Problems to work on:
1 > According to the passage on the drug-trafficking indictment, during what period did the alleged conspiracy take place?
2 > Write what comes next in the passage on the drug-trafficking indictment, picking up after its final sentence.

A federal grand jury indicted the appellant and six other persons — Puggi Vasquez, Becky Alvarado, William Diaz, Leonardo Garcia, Wanda Justiniano, and Ramon Oliveras — on a motley of drug-trafficking charges. The umbrella count of the indictment alleged that from August 29 through October 28, 1998, in and around Worcester, Massachusetts, the seven defendants conspired to possess with intent to distribute sundry controlled substances, including at least 50 grams of crack cocaine. See 21 U.S.C. §§ 841(a)(1), 846; see also id. § 841(b)(l)(A)(iii) (establishing a ten-year mandatory minimum sentence for that drug quantity). The indictment also charged the appellant with eight substantive distribution counts, each occurring on a designated date.

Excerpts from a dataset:
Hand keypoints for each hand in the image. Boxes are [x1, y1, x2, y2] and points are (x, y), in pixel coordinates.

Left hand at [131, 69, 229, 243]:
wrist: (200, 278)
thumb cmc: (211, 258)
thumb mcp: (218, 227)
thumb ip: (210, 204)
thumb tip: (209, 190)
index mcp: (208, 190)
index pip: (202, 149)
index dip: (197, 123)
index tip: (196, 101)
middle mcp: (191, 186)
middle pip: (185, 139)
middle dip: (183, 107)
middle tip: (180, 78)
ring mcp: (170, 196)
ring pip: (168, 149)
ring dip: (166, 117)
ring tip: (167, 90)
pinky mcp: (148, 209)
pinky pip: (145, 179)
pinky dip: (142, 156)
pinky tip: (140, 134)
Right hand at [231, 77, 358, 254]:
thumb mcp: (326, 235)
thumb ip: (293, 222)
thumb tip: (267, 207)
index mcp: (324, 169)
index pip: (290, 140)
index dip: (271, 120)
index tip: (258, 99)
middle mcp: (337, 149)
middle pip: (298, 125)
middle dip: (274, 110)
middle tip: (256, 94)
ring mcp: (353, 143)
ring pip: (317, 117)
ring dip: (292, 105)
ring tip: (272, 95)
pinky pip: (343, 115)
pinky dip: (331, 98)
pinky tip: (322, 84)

Solved tasks:
1 > From August 29 through October 28, 1998.

2 >
The appellant initially maintained his innocence. On May 18, 2000, he reversed course and pleaded' guilty to the nine aforementioned counts. He changed his plea pursuant to a written plea agreement (the Agreement), which, among other things, committed both parties to the proposition that the appellant was a career offender. See United States Sentencing Guidelines (USSG) § 4B1.1.

On September 26, 2001, the district court convened the disposition hearing. Arguments ensued concerning drug quantity, role in the offense, and the effect of the career offender designation. The court considered, inter alia, the presen-tence investigation report (PSI Report) and reports of the Drug Enforcement Administration (DEA) describing proffers attributed to certain coconspirators, namely, *87 Vasquez, Garcia, and Justiniano. The appellant did not offer any evidence and did not request an evidentiary hearing.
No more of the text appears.